Машина, которую он намеревался взять в гараже у своего начальника и друга, была залогом, что сын вернется, а не исчезнет с последующей телеграммой или звонком уже из Москвы.
Он стал одеваться и через несколько минут зашел на кухню и сказал Людмиле, что готов. Они вышли из дома, пошли к гаражам. Как Людмила ни настаивала ехать на автобусе, он не соглашался и говорил, что успеем, сделаем быстро: путевку выпишем, заправимся, и все. Часа три они ходили по поселку, в одном месте брали ключи, в другом — ставили печать в путевом листе, и везде на Людмилу смотрели с провинциальным любопытством, тяжелую осязаемость которого она успела забыть. Стобур на вопрошающие взгляды отвечал односложно: “жена”, “жена приехала”, “из Москвы жена”.
Наконец сели в старый шумный “ЗИЛ”, на продавленные сиденья, покрытые цветным половиком. По верхней кромке лобового стекла болтались малиновые шарики мебельной оторочки, которые раскачивали утомительно однообразный пейзаж за стеклом. Стобур включил фары — их слеповатый свет бессильно сопротивлялся наступающей ночи. Молчали. Долго, километры. Напряженно.
— И чего ты хочешь? — неожиданно спросил Стобур.
— Ничего.
— А я хочу, — сказал Стобур, ударил по тормозам, прижался к обочине и выключил двигатель.
— Что? — задала бессмысленный вопрос Людмила, но и так сразу стало понятно, почему он хотел ехать в Червонопартизанск на машине.
Виктор Стобур расстегнул ремень, долго возился с молнией на индийских джинсах, но потом единым движением приспустил штаны и трусы. Зажег верхний фонарь в кабине и сказал:
— Давай. Возьми.
Людмила смотрела на его возбужденный член, как преступник на представленные в суд доказательства. Видела только ужас в себе и ничего. Безумие. Он — такой большой. Она слышала об этом не раз, но не могла понять, зачем это, для чего, почему это надо делать, какая грязь.
— В рот. Ты же жена, — и добавил через паузу: — Не по паспорту.
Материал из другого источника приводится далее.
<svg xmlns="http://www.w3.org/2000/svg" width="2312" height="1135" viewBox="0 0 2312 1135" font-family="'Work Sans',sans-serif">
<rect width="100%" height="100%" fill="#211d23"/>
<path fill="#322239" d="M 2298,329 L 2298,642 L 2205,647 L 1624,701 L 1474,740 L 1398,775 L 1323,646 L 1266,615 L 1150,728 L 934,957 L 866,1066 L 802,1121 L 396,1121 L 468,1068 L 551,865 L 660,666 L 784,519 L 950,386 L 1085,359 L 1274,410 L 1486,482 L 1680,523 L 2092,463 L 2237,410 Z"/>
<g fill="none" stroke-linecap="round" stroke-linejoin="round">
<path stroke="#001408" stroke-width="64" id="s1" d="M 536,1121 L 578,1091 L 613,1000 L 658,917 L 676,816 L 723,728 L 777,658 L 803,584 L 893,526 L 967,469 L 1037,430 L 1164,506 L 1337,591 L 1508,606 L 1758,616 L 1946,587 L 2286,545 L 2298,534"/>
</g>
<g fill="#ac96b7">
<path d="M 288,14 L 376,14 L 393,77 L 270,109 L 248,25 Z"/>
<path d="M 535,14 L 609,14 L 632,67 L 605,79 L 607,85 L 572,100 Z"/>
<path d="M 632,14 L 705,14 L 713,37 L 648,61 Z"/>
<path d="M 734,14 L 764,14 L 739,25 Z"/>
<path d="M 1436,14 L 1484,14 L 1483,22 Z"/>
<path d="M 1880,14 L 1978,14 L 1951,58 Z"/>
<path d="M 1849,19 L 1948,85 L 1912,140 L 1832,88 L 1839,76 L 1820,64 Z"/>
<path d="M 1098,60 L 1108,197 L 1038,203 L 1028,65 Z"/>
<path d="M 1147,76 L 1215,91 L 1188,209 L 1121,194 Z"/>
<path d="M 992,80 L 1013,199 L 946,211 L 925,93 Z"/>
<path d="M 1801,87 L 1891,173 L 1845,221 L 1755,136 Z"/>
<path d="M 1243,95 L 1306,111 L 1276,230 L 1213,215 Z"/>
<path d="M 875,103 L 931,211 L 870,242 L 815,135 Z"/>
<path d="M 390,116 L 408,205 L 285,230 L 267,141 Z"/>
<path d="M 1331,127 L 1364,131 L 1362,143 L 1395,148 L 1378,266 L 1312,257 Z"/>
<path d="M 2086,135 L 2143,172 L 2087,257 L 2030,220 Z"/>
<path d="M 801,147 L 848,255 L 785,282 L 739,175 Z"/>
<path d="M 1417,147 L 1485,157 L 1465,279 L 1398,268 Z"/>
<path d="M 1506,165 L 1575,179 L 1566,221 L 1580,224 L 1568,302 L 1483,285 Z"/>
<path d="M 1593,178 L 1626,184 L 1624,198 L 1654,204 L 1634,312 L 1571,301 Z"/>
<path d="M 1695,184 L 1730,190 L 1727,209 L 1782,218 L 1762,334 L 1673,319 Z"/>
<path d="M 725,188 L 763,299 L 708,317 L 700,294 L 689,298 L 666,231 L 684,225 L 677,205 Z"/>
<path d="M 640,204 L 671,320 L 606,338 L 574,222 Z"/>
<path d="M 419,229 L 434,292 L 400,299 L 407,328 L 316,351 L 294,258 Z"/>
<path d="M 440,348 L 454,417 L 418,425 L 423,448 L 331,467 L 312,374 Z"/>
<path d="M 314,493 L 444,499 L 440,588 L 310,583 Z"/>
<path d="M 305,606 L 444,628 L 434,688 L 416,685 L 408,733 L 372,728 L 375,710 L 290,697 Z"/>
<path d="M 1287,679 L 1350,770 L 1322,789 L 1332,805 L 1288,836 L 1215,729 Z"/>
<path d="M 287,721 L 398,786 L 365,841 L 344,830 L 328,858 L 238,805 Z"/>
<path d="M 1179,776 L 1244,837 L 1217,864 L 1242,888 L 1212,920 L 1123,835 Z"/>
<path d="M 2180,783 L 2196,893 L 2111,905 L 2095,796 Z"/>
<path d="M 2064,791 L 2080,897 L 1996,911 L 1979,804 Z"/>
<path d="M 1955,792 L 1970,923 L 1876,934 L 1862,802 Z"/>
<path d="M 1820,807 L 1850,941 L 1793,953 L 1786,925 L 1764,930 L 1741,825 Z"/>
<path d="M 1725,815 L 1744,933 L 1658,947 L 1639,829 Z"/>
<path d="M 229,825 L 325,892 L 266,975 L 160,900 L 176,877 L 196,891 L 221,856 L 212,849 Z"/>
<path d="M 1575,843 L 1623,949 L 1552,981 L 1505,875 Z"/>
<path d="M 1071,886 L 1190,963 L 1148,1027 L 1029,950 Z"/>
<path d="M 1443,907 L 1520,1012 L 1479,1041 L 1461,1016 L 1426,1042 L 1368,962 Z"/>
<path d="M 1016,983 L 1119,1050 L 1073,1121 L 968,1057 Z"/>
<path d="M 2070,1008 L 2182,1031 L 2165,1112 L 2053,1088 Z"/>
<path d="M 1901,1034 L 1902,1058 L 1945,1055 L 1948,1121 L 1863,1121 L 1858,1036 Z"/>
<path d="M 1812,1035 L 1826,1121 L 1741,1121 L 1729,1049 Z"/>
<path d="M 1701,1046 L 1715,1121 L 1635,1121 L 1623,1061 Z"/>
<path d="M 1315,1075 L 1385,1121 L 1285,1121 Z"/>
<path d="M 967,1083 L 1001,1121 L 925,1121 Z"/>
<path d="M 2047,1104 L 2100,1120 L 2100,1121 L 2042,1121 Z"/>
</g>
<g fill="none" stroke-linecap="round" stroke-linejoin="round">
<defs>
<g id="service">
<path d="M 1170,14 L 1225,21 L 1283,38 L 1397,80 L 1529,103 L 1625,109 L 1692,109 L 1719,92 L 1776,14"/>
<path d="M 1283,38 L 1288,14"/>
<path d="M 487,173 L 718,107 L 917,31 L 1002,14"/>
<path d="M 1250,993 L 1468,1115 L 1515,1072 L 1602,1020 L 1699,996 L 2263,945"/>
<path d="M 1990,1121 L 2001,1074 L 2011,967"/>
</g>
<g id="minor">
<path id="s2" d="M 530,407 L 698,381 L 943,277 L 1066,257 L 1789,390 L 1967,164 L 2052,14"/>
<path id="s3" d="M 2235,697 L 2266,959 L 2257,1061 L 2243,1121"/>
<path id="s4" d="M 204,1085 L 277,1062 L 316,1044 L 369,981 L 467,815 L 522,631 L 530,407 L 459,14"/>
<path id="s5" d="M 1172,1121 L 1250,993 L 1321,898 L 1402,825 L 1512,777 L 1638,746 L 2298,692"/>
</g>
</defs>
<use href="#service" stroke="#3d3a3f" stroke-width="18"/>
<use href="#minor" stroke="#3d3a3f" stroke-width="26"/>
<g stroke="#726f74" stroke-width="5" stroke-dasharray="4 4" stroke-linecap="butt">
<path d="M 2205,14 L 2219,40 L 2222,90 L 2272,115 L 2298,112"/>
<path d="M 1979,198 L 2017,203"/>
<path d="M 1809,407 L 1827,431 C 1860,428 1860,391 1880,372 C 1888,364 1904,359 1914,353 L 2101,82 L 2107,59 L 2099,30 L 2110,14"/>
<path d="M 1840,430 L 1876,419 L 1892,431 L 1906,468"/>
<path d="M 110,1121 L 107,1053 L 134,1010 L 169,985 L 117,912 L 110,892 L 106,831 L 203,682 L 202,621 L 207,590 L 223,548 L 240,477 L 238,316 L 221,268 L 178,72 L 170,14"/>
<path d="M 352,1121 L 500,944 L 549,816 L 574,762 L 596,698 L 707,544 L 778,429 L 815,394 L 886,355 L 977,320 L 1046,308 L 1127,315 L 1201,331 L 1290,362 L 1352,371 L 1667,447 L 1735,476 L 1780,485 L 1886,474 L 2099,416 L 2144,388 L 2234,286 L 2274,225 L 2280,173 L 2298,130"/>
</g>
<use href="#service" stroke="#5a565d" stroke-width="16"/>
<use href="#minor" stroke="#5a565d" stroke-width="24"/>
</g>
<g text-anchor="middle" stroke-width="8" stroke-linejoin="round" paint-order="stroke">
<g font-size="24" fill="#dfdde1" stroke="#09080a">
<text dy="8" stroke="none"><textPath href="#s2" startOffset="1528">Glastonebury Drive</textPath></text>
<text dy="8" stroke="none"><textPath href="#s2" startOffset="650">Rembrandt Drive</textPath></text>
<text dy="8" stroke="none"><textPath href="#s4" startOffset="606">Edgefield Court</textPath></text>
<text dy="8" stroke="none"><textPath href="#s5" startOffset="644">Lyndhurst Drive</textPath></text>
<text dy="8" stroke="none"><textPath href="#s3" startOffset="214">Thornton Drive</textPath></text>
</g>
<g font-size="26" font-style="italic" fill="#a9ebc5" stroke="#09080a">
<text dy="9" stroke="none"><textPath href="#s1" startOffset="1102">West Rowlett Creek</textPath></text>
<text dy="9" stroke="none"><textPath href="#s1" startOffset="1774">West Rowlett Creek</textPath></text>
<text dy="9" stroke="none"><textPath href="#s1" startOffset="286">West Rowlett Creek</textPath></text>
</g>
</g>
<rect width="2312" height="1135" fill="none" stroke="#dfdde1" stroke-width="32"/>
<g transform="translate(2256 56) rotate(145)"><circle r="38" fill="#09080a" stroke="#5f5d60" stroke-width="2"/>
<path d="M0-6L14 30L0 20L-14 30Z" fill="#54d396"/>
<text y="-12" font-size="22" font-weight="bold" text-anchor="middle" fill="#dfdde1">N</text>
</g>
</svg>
Она не могла смотреть на его лицо, боялась встретиться глазами и потушила лампу на потолке кабины. Было стыдно.
Навстречу, слепя фарами, проехал забитый людьми пригородный автобус.
“Как им там хорошо, всем вместе”.
— Ну… в Москве это все делают…
“…может, я очень правильная?”
— Давай, — нетерпеливо шепнул летчик. — Давай.
— Подожди, сейчас, — сказала Людмила.
Она понимала, что это не страсть и тем более не любовь, а унижение. Но она за ним и приехала, приехала, чтобы забрать, вернуть, переписать кусок своей жизни набело, и кто знает, думала она, может, именно это и надо сделать, чтобы у дочери был отец, у нее муж. Она слышала об этом и знала, как это называется, — взять вафлю.
Плоть пахла прелой осенней листвой и лесом, этот запах смешивался с соседним запахом солидола, которым обильно, перед зимой смазали педали сцепления, тормоза и газа. Стобур взял ее за волосы, приподнял и опустил. Она убрала его руку, и так было понятно, что надо ей делать. Войдя в рот, он будто стал отдельным существом, со своим лицом, морщинами, пульсирующим характером.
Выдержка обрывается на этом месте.